**CONSEGNA**: Riporta parola per parola, dal testo sulla ferrata dei Colodri, il tratto che va da "Difficoltà: facile" fino a "a speciali difficoltà.".

LAGO DI GARDA – MONTE COLODRI

VIA ATTREZZATA DEI COLODRI





Difficoltà: facile
La "mini ferrata" dei Colodri è la classica esercitazione adatta agli esordienti.
In tal modo possono avvicinarsi a questa attività senza dover far fronte immediatamente a speciali difficoltà.


Tempo: 2h con ritorno


Dislivello: 300 mt.



Località d’appoggio: Arco di Trento


La croce collocata in cima al monte dei Colodri è raggiungibile da molte vie d'arrampicata ed anche dalla ferrata in argomento. E’ nata come ideale via di ritorno per gli arrampicatori. Giunti ad Arco di Trento (uscita autostradale Rovereto sud) si oltrepassa il ponte sul Sarca per svoltare immediatamente dopo a destra in direzione (cartello) "Località Prabi", si prosegue per alcune centinaia di metri costeggiando a sinistra il promontorio della roccaforte di Arco fino al punto in cui la strada si restringe e sulla destra si trova il parcheggio delle piscine comunali (90 mt). Qui si parcheggia l’auto; si attraversa la strada e ci si trova di fronte allo spiazzo d'inizio del percorso via. Lo si sale per circa 5 minuti in lieve ascesa per abbandonarlo poi di fronte all'evidente attacco della ferrata. Poco prima di raggiungere il cavo è necessario indossare il casco in quanto frequenti sono le "scariche" provenienti dall'alto. Già all'attacco la fune si presenta bene tesa ed in ottimo stato,si sale in lieve pendenza verso dx su sentiero attrezzato utilizzando il cavo come scorrimano.Lo sviluppo a zig-zag del sentiero termina con un tratto praticamente pianeggiante ottimo punto panoramico e base del primo breve tratto verticale che tuttavia non offre particolari difficoltà.
Dopo pochi metri in lieve sviluppo verticale si continua in obliquo a sx a volte in aderenza su facili roccette fino all'unica placca presente che offre scarsi appigli naturali ma ottimamente attrezzata. Usciti dalla placca ci si trova di fronte ad un lungo tratto obliquo verso sx in facile progressione senza particolare affanno vista anche la scarsa pendenza. Siamo già oltre la metà dell'escursione e difficoltà di un certo rilievo non ne abbiamo incontrate così come non desta particolari problemi l'ultimo tratto verticale attrezzato con staffe metalliche,pioli e fune. Mancano a questo punto pochi metri di fune che aiutano a superaro un tratto altrimenti forse un pò sdrucciolevole e la ferrata finisce con magnifico panorama verso la valle del Sarca ma in particolare l'estremo nord del Lago di Garda (Riva del Garda),la Croce situata in cima al monte dei Colodri (400mt) è a pochi minuti di cammino su tracce di sentiero marcato con segnavia rosso.
Discesa:
Si percorre inizialmente un sentiero nel bosco (segnalato), sul lato opposto al quale si sviluppa la ferrata,fino al Santuario di Santa Maria di Laghel (220mt) da qui si attraversa su stradina asfaltata, caratterizzata dalle edicole della Via Crucis,l'oliveto di Arco in direzione di quest'ultimo. Si arriva in paese dove risulta poi evidente il tragitto per il ponte sul Sarca e Prabi.

**RIGHE FORNITE**:
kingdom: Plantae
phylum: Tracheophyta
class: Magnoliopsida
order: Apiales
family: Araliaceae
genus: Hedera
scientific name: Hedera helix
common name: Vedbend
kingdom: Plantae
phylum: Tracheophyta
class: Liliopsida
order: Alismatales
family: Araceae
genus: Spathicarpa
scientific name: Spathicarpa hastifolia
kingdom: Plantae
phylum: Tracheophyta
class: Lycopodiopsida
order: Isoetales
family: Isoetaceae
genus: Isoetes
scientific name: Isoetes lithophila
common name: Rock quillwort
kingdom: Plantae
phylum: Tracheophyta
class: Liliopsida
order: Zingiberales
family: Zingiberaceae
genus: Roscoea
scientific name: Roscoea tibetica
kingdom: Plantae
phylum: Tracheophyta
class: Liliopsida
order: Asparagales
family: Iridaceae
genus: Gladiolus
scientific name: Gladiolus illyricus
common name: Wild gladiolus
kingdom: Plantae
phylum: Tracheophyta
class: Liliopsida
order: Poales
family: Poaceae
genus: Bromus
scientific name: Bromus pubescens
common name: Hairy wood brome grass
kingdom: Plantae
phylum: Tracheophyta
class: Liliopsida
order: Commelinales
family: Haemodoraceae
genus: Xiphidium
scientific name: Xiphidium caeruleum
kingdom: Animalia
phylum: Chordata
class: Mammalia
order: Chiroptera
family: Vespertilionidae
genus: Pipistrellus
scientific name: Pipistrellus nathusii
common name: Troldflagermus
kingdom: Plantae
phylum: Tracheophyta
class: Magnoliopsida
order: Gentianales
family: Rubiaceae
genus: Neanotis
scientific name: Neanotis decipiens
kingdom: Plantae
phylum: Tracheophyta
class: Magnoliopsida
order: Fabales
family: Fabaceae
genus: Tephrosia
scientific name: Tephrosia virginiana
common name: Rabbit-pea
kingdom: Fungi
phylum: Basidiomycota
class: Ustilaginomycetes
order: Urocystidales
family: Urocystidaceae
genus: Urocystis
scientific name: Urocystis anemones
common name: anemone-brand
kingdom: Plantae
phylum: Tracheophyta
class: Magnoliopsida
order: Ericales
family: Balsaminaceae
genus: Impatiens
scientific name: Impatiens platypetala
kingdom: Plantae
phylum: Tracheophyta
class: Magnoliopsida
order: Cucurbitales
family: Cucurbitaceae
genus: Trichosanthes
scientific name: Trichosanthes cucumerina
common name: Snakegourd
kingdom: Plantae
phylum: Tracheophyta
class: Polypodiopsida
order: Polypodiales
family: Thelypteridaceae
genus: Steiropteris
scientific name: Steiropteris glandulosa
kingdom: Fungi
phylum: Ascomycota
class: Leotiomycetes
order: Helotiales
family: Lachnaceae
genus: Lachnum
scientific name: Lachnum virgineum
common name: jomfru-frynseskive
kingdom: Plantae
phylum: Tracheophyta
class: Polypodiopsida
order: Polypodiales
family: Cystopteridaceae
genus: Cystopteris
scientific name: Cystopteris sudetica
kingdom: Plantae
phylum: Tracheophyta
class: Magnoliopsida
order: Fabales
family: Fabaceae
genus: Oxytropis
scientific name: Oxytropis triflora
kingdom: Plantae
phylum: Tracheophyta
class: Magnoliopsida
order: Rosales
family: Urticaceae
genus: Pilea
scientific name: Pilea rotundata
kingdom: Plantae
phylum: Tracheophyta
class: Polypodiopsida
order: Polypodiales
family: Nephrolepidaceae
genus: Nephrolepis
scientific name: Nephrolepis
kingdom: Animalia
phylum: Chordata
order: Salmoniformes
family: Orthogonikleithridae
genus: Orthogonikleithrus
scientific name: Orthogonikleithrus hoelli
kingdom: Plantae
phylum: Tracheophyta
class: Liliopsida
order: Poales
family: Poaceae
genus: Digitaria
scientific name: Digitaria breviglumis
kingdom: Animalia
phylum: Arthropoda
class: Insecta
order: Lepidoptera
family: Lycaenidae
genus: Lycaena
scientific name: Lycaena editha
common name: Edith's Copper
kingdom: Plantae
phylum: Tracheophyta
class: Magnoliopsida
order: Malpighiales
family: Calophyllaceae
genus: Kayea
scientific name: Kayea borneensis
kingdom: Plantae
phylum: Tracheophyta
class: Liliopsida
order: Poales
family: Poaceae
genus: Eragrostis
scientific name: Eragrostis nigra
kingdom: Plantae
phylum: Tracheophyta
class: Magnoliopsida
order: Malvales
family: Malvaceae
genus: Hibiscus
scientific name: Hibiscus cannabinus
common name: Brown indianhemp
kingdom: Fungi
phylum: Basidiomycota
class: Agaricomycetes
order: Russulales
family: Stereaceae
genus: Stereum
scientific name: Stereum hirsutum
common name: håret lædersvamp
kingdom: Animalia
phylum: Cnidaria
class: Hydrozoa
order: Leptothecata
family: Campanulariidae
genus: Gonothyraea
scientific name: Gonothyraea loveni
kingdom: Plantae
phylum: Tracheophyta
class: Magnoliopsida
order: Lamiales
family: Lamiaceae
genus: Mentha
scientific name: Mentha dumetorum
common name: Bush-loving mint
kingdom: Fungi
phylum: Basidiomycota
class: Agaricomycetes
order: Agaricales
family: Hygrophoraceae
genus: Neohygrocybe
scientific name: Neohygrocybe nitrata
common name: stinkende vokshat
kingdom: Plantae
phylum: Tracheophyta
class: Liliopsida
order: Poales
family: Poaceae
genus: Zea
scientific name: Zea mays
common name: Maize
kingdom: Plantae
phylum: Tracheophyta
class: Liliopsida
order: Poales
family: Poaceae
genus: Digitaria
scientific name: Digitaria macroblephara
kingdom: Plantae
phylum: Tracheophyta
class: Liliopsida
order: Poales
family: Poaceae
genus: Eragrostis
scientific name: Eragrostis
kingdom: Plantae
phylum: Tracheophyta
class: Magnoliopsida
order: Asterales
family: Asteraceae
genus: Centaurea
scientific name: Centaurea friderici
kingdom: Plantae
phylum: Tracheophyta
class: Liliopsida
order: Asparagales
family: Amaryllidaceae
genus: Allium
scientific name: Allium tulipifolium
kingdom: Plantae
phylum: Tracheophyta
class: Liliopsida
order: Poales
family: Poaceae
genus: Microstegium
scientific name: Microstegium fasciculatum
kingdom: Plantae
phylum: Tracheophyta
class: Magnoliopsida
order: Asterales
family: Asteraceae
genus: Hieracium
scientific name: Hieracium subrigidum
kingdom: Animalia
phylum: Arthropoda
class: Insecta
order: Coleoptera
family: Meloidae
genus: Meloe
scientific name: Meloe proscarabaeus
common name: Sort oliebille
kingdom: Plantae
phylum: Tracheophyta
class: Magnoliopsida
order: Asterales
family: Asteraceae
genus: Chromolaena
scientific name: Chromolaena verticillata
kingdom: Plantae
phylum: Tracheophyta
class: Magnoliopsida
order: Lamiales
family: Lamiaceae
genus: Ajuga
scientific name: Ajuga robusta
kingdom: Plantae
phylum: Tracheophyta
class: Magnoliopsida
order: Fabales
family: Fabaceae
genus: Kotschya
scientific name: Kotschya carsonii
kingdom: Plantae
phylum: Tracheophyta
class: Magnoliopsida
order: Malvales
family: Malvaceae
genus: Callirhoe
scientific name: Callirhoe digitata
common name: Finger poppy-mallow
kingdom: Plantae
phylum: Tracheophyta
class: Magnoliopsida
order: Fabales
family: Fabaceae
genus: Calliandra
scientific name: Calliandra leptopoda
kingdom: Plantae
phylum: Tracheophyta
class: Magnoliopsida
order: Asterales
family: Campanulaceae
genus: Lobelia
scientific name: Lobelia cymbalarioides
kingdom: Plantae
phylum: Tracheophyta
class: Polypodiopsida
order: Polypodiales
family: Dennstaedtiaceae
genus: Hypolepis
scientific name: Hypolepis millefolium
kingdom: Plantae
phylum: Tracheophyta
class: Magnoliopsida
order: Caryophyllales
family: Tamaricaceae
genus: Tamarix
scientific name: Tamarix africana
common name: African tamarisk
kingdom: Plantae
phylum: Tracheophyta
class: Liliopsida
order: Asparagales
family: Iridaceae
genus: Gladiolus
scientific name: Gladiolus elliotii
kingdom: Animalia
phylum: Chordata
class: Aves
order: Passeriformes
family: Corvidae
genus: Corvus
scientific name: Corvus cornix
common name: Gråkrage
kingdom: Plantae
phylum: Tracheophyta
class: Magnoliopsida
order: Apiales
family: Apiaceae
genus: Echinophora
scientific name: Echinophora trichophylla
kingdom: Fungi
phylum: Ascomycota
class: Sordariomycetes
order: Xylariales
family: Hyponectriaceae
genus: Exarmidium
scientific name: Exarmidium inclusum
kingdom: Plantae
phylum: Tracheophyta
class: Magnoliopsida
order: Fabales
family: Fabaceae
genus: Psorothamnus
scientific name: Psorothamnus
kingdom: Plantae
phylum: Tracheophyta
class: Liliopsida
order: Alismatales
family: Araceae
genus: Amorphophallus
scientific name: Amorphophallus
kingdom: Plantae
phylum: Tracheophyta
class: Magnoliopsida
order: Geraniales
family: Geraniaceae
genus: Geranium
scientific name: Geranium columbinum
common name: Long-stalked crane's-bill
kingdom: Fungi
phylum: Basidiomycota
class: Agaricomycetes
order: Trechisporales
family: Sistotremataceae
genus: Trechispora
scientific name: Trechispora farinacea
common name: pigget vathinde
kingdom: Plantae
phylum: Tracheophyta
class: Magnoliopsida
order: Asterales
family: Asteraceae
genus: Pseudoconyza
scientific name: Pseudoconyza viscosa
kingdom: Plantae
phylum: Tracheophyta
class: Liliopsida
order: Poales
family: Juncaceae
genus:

**RISPOSTA ATTESA**:
Difficoltà: facile
La "mini ferrata" dei Colodri è la classica esercitazione adatta agli esordienti.
In tal modo possono avvicinarsi a questa attività senza dover far fronte immediatamente a speciali difficoltà.